Extract to read:

Man with Parkinson’s changes his life with high-tech surgery

Ashland, Ore. – Vince Vincent is living with stage three Parkinson’s disease, but after having a Deep Brain Stimulation procedure, he’s kicked the tremors.

Vincent learned he had stage one Parkinson’s a little over a year ago.

“To my surprise and amazement, 9 months later, I was crippled,” Vincent said. “I went from stage one to stage three Parkinson’s in 9 months.”

After doing some research, Vincent learned about the Deep Brain Stimulation procedure. The surgery involves placing 8 electrodes in the brain, and wiring them down to two computers in the chest cavity. The computers help the brain to create dopamine, stopping the tremors that Parkinson’s patients live with day in and day out.

Required action:
Pick up the article about Vince Vincent's Deep Brain Stimulation surgery right after its last sentence and keep it going. The lines that come next have nothing to do with this.

[Saved entries]
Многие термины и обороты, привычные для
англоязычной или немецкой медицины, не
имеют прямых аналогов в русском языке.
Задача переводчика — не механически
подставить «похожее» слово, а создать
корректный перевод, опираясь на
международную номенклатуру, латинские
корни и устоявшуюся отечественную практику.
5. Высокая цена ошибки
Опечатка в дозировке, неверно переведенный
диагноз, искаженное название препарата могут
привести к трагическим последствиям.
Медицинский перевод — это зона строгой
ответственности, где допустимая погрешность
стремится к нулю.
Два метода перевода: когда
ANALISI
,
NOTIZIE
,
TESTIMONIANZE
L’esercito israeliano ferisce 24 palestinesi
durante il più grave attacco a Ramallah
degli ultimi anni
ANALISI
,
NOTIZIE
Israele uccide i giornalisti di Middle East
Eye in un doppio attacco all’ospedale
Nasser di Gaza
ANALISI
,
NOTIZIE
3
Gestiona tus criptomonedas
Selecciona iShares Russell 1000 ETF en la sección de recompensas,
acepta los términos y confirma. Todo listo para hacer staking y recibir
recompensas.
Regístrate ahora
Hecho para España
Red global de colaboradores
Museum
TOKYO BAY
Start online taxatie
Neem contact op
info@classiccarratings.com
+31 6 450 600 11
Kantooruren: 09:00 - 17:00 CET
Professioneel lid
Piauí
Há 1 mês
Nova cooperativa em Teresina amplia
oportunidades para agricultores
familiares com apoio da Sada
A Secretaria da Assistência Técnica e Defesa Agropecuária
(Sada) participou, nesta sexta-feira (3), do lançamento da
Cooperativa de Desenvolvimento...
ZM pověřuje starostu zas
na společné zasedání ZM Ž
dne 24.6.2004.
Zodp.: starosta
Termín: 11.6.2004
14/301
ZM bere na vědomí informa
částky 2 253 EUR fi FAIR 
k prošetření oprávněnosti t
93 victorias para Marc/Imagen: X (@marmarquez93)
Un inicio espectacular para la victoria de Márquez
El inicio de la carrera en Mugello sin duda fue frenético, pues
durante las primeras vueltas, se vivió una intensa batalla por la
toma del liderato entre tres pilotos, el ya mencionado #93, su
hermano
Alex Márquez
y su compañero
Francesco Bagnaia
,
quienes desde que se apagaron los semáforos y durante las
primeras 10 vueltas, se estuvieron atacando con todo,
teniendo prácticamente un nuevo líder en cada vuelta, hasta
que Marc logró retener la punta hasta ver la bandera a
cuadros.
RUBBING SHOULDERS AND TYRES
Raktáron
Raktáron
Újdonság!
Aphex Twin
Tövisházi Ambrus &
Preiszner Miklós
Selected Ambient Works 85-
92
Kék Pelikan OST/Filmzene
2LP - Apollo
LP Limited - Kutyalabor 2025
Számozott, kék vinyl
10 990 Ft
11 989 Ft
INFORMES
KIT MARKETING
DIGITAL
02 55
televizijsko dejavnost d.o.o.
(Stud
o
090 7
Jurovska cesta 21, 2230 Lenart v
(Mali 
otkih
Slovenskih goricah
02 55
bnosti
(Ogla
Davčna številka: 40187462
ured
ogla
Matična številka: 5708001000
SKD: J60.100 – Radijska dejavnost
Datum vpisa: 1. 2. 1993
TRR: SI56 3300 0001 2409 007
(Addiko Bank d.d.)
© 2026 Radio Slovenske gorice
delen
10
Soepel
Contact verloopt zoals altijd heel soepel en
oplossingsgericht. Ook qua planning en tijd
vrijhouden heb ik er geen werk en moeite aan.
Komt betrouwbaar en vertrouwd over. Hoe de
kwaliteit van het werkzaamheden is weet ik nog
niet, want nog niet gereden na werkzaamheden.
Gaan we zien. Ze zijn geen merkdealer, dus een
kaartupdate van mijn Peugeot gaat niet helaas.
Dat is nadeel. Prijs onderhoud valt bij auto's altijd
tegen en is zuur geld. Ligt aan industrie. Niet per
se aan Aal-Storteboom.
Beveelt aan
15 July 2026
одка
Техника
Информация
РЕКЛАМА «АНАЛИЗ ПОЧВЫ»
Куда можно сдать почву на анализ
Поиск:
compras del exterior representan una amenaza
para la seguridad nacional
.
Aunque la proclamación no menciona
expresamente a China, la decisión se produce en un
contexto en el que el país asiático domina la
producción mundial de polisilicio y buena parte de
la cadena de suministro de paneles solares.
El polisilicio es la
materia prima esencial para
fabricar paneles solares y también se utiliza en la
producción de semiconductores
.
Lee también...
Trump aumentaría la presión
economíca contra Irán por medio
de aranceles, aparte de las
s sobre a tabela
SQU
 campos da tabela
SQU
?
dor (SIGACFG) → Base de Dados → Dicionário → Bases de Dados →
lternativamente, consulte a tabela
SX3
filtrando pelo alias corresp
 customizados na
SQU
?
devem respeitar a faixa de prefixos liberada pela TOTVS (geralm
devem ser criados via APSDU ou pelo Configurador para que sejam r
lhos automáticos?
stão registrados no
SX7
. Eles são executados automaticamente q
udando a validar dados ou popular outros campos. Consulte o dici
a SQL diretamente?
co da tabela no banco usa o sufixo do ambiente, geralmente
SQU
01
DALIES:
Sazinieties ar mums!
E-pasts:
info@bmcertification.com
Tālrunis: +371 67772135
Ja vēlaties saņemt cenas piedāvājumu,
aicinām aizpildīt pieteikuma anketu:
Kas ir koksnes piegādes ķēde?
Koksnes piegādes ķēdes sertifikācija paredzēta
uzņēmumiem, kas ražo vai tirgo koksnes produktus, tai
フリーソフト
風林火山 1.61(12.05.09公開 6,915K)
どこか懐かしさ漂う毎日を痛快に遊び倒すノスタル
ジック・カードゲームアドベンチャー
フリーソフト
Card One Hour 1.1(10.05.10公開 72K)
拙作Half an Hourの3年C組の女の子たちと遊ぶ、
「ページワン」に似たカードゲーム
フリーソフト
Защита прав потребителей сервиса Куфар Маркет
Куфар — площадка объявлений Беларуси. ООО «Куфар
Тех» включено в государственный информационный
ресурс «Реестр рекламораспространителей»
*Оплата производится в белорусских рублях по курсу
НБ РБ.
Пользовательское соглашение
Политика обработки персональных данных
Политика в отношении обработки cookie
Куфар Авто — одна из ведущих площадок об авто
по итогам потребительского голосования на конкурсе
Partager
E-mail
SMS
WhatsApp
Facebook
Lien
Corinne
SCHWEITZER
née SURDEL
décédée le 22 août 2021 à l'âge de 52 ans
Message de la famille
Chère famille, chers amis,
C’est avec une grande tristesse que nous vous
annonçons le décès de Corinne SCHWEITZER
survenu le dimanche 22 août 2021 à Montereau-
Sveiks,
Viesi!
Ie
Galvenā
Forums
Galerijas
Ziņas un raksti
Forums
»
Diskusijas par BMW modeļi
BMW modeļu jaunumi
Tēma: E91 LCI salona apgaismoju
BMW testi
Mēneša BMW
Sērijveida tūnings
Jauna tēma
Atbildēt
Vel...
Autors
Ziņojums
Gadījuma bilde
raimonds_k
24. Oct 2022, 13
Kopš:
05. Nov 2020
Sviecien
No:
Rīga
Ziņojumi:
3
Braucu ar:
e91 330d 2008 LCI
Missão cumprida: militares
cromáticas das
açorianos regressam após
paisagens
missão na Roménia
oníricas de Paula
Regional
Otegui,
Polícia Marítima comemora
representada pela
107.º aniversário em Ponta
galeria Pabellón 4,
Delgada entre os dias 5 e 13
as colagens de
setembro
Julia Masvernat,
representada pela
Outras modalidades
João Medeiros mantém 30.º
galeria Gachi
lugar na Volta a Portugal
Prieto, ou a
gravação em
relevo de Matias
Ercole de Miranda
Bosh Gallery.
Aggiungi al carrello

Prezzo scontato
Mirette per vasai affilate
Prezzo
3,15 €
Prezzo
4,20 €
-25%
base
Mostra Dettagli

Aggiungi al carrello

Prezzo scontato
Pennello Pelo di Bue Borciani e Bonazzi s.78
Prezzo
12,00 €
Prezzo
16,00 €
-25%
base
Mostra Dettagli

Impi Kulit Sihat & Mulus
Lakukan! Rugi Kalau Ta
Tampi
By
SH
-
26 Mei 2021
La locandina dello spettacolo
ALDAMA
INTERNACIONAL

Result below:
Vincent moved to Paloma, California where the neurosurgeon he found online has a practice. After his surgery, Vincent hit the road – on foot – to tell people about his experience.

“From the Border of Mexico to the border of Oregon,” Vincent said. “Just up and down the whole state of California.”

Now that’s he’s accomplished that, he says he’s gearing up for his next adventure:

“To get strong enough to where I can do the Pacific Crest Trail in Spring, that’s my goal. And then I’m done. Maybe,” Vincent said.

OHSU in Portland does the Deep Brain Stimulation procedure.